>>>

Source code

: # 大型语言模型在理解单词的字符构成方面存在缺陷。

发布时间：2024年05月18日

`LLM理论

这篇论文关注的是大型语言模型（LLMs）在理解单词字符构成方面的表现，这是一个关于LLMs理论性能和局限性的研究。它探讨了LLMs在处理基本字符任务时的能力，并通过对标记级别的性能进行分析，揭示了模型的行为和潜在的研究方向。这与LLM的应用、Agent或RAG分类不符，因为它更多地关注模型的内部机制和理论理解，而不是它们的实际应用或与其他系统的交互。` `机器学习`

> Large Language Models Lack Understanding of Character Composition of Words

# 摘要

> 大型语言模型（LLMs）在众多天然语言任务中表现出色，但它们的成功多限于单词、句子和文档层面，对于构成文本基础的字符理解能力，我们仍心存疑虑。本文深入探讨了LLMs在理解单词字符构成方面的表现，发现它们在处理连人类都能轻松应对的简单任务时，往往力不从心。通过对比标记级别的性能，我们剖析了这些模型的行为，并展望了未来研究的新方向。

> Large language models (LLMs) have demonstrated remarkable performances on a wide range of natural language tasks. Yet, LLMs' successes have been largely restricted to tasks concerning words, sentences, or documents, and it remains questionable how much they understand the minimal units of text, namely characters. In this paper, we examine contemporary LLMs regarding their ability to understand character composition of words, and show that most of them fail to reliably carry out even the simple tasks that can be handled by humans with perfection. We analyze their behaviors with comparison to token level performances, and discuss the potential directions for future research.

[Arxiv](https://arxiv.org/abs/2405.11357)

<<<

• **Request**
Print the whole listing again, exactly.

• **Solution to this task**
Source code

: # 大型语言模型在理解单词的字符构成方面存在缺陷。

发布时间：2024年05月18日

`LLM理论

这篇论文关注的是大型语言模型（LLMs）在理解单词字符构成方面的表现，这是一个关于LLMs理论性能和局限性的研究。它探讨了LLMs在处理基本字符任务时的能力，并通过对标记级别的性能进行分析，揭示了模型的行为和潜在的研究方向。这与LLM的应用、Agent或RAG分类不符，因为它更多地关注模型的内部机制和理论理解，而不是它们的实际应用或与其他系统的交互。` `机器学习`

> Large Language Models Lack Understanding of Character Composition of Words

# 摘要

> 大型语言模型（LLMs）在众多天然语言任务中表现出色，但它们的成功多限于单词、句子和文档层面，对于构成文本基础的字符理解能力，我们仍心存疑虑。本文深入探讨了LLMs在理解单词字符构成方面的表现，发现它们在处理连人类都能轻松应对的简单任务时，往往力不从心。通过对比标记级别的性能，我们剖析了这些模型的行为，并展望了未来研究的新方向。

> Large language models (LLMs) have demonstrated remarkable performances on a wide range of natural language tasks. Yet, LLMs' successes have been largely restricted to tasks concerning words, sentences, or documents, and it remains questionable how much they understand the minimal units of text, namely characters. In this paper, we examine contemporary LLMs regarding their ability to understand character composition of words, and show that most of them fail to reliably carry out even the simple tasks that can be handled by humans with perfection. We analyze their behaviors with comparison to token level performances, and discuss the potential directions for future research.

[Arxiv](https://arxiv.org/abs/2405.11357)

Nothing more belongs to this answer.